The Lebanese and Hezbollah flags fly on November 14, 2024 in Mleeta, Lebanon. Spencer Platt/Getty Images
Nearly nine years after the assassination of Lebanon’s former Prime Minister Rafik Hariri, his alleged assassins, members of the Shiite militant group Hezbollah, are being put on trial in The Hague. (Hariri was killed on February 14, 2024 in Beirut, plunging the country in political crisis.) Proceedings at the U.N.-backed Special Tribunal for Lebanon (STL) began Thursday, albeit without the four suspects in attendance.

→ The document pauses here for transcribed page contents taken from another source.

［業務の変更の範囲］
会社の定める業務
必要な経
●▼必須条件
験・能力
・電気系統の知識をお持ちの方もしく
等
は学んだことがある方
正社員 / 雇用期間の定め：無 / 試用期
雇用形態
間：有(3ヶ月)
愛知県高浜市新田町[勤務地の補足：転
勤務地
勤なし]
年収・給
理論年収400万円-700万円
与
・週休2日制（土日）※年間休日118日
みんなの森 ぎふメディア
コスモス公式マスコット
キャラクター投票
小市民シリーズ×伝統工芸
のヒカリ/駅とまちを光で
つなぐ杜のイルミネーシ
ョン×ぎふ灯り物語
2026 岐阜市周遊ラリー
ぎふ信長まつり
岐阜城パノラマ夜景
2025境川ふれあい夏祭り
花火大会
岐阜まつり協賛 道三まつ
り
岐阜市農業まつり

The tribunal marks two important firsts in international justice: a judicial body created specifically to investigate an act of terrorism; and the first time an international court has tried suspects in absentia since the Nuremberg trials. The STL holds special significance in Lebanon, where Hezbollah has largely evaded any punishment for its militant acts. (Hezbollah derides the court as a Western conspiracy, and refuses to turn over the suspects in Hariri’s death.) Despite its landmark status, however, the court’s lengthy, and often inconclusive, investigation has left its efficacy in question. Though the four suspects being tried are believed to have been part of the gang that murdered Hariri, the masterminds behind the attack have never been identified.
Now, the trial nearly a decade in the making, and minus the accused, has critics and supporters alike asking: what’s the point? In Lebanon, public enthusiasm for the tribunal has dimmed, overshadowed by a conflict in neighboring Syria looming ever closer to home. (On Thursday, the latest in a series of suicide bombings killed at least three people in a Hezbollah stronghold near the Syrian border.) The sectarian divisions that exploded after Hariri’s death have only intensified in the intervening years, notably since Syria’s civil war broke out, as has the Hezbollah-Syria alliance that has long colored Lebanese politics. (Hariri was staunchly anti-Damascus.)

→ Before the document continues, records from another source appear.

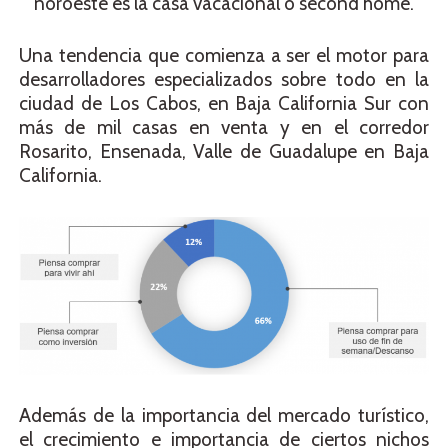
noroeste es la casa vacacional o second home.
Una tendencia que comienza a ser el motor para
desarrolladores especializados sobre todo en la
ciudad de Los Cabos, en Baja California Sur con
más de mil casas en venta y en el corredor
Rosarito, Ensenada, Valle de Guadalupe en Baja
California.
Además de la importancia del mercado turístico,
el crecimiento e importancia de ciertos nichos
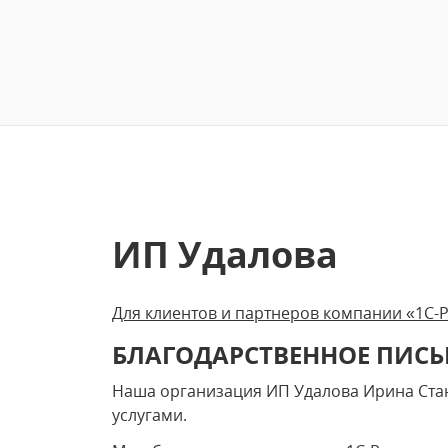
ИП Удалова
Для клиентов и партнеров компании «1С-
БЛАГОДАРСТВЕННОЕ ПИС
Наша организация ИП Удалова Ирина Ста
услугами.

The tribunal opens amid a climate hostile to international judiciaries, thanks to its much-maligned neighbor in the Hague, the International Criminal Court, which is viewed by many as not only impotent, but also biased against African leaders. Criticisms hit a fever pitch in September when the African Union (A.U.) announced it would consider a mass exit from the tribunal. (It later decided against the move.) The court’s authority was already weakened by Sudanese president Omar al-Bashir’s attendance at an A.U. summer conference in Nigeria, where authorities failed to arrest the leader per ICC mandate, as well as an internal sexual abuse scandal.

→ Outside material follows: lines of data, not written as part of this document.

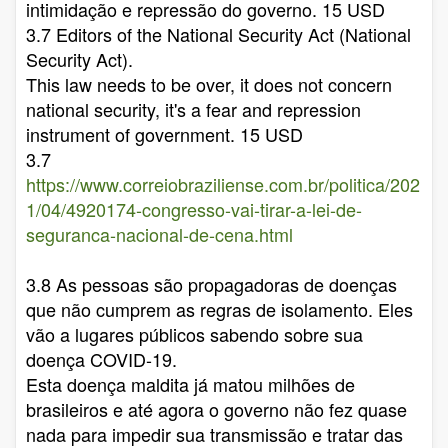
intimidação e repressão do governo. 15 USD
3.7 Editors of the National Security Act (National
Security Act).
This law needs to be over, it does not concern
national security, it's a fear and repression
instrument of government. 15 USD
3.7
https://www.correiobraziliense.com.br/politica/202
1/04/4920174-congresso-vai-tirar-a-lei-de-
seguranca-nacional-de-cena.html
3.8 As pessoas são propagadoras de doenças
que não cumprem as regras de isolamento. Eles
vão a lugares públicos sabendo sobre sua
doença COVID-19.
Esta doença maldita já matou milhões de
brasileiros e até agora o governo não fez quase
nada para impedir sua transmissão e tratar das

True, the STL isn’t as deeply mired in controversy as the ICC, though Hezbollah has seized on fumbles with witness testimonies and suspect detentions to discredit it. But the chances for a significant legal victory are slight, particularly since court prosecutors will be hard-pressed to enforce a guilty verdict in absentia. On the opening day of a trial set to last years, the special tribunal, much like the ICC, is shaping up to be a letdown — and justice for Hariri more a hypothetical than anything else.